Re: [PATCH v2 01/15] Documentation: add newcx initramfs format description

From: Rob Landley
Date: Thu Jan 25 2018 - 21:40:17 EST


On 01/25/2018 03:29 AM, Arnd Bergmann wrote:
> On Thu, Jan 25, 2018 at 4:27 AM, Taras Kondratiuk <takondra@xxxxxxxxx> wrote:
>> Many of the Linux security/integrity features are dependent on file
>> metadata, stored as extended attributes (xattrs), for making decisions.
>> These features need to be initialized during initcall and enabled as
>> early as possible for complete security coverage.
>>
>> Initramfs (tmpfs) supports xattrs, but newc CPIO archive format does not
>> support including them into the archive.
>>
>> This patch describes "extended" newc format (newcx) that is based on
>> newc and has following changes:
>> - extended attributes support
>> - increased size of filesize to support files >4GB.
>> - increased mtime field size to have usec precision and more than
>> 32-bit of seconds.
>> - removed unused checksum field.
>>
>> Signed-off-by: Taras Kondratiuk <takondra@xxxxxxxxx>
>> Signed-off-by: Mimi Zohar <zohar@xxxxxxxxxxxxxxxxxx>
>> Signed-off-by: Victor Kamensky <kamensky@xxxxxxxxx>
>
> Ah nice, I like the extension of the time handling, that certainly
> addresses one of the issues with y2038 that we have previously
> hacked around in an ugly way (interpreting the 32-bit
> number as unsigned).

Taras and I exchanged email like a year ago working out format stuff, so
I don't have any real complaints. My feedback's already worked in, and I
can make toybox cpio support -h newcx as soon as the format's finalized
and I get a free weekend.

That said, I don't think -h newcx should emit (or recognize) the
"TRAILER!!!1!" entry. That's kinda silly in-band signaling for 2018:
files have a length, pipes provide EOF, and each cpiox entry starts with
6 bytes of c_magic anyway. (I stopped toybox from producing the TRAILER
entry back in june, toybox commit 32550751997d, and the kernel consumes
the resulting cpio just fine. All the trailer does is prevent you from
concatenating cpio files, which is a feature multiple people asked me for.)

> However, if this is to become a generally supported format
> for cpio files,

After Joerg Schilling dies (or admits solaris has) it might even make it
into posix.

> could we make it use nanosecond resolution
> instead? The issue that I see with microseconds is that
> storing a file in an archive and extracting it again would
> otherwise keep the mtime stamp /almost/ identical on file
> systems that have nanosecond resolution, but most of
> the time a comparison would indicate that the files are
> not the same.

I have no strong opinion on this? The tmpfs is still going to track
nanoseconds, this is just rounding when it populates them.

> Unfortunately, the range of a 64-bit nanoseconds counter
> is still a bit limited (584 years, or half of that if we make it
> signed).

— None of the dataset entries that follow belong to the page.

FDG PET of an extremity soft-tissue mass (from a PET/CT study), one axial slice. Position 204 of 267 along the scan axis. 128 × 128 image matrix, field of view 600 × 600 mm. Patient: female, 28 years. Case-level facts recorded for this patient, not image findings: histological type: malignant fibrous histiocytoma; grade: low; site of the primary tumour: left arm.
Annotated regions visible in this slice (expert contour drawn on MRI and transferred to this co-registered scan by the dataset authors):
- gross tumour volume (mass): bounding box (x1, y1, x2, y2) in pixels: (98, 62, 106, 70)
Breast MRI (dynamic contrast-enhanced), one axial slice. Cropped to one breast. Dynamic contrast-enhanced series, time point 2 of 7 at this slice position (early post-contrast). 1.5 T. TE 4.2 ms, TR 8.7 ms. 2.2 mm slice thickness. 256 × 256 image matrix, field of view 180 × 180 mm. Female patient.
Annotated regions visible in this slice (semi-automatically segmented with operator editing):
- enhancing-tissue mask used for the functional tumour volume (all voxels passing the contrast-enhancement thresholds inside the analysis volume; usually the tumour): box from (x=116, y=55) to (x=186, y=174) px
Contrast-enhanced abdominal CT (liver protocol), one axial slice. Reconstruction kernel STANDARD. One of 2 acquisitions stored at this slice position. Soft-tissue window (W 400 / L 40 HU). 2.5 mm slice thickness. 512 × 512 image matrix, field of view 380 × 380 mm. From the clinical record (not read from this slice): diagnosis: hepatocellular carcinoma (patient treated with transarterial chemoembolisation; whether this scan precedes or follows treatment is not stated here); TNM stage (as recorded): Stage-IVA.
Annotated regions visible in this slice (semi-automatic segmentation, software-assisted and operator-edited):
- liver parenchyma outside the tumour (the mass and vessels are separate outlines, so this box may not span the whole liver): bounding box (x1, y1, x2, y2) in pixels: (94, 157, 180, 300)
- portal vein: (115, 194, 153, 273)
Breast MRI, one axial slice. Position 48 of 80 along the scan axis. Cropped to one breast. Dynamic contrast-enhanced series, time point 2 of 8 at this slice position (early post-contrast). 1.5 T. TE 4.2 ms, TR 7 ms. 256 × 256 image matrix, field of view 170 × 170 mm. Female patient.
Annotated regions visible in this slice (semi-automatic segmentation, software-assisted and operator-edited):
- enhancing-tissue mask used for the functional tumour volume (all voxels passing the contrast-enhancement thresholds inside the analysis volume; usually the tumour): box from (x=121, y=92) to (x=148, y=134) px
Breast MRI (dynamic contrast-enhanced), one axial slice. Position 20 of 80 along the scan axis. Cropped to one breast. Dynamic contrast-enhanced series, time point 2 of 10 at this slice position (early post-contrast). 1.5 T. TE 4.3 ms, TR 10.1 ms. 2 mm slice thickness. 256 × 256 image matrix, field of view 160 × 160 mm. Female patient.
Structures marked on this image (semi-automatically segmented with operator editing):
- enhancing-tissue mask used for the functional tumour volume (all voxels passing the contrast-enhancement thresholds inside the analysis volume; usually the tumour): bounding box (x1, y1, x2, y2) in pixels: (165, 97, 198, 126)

While this is clearly enough for the uses in
> initramfs, it still has a similar problem: someone creating
> a fake timestamp a long time in the past or future on
> a file system would lose information after going though
> cpio.

Hence microseconds. This came up in email when we were talking about
this (like a year ago) and I decided I didn't care. :)

64 bits of microseconds is +- 584 centuries, while being accurate
enough[1] that making a getpid() syscall probably takes longer than that
on our highest end boxen, let alone doing a dentry lookup in the vfs
(even if it's hot in cache).

Rob

[1] Is future proofing an issue here? The s-curve of moore's law started
bending down around y2k back when Intel had to recall its 1.13ghz
pentium III for having overclocked its own chip at the factory, and it's
pretty darn flat these days. Clock speeds first hit 4ghz 15 years ago
and haven't been back, most of the work since 2005 has been about
parallelism, and recent performance improvements are once again going to
pentium 4 pipeline length levels of absurdity, as meltdown/spectre
demonstrates (140 instructions of prefetch!??!?). Maybe intel will make
9 nanometer manufacturing work, but atomic limits are already an issue.

The problem with 1 second timestamps was you honestly could confuse
"make" about which file was newer once an exec() could complete in the
same second having done real work. That was the motivating issue causing
the change, going to nanoseconds was just the big hammer of "this is
large enough it won't matter again in our lifetimes". But nanosecond
time stamps are recording more jitter than useful information, and that
seems unlikely to change this century?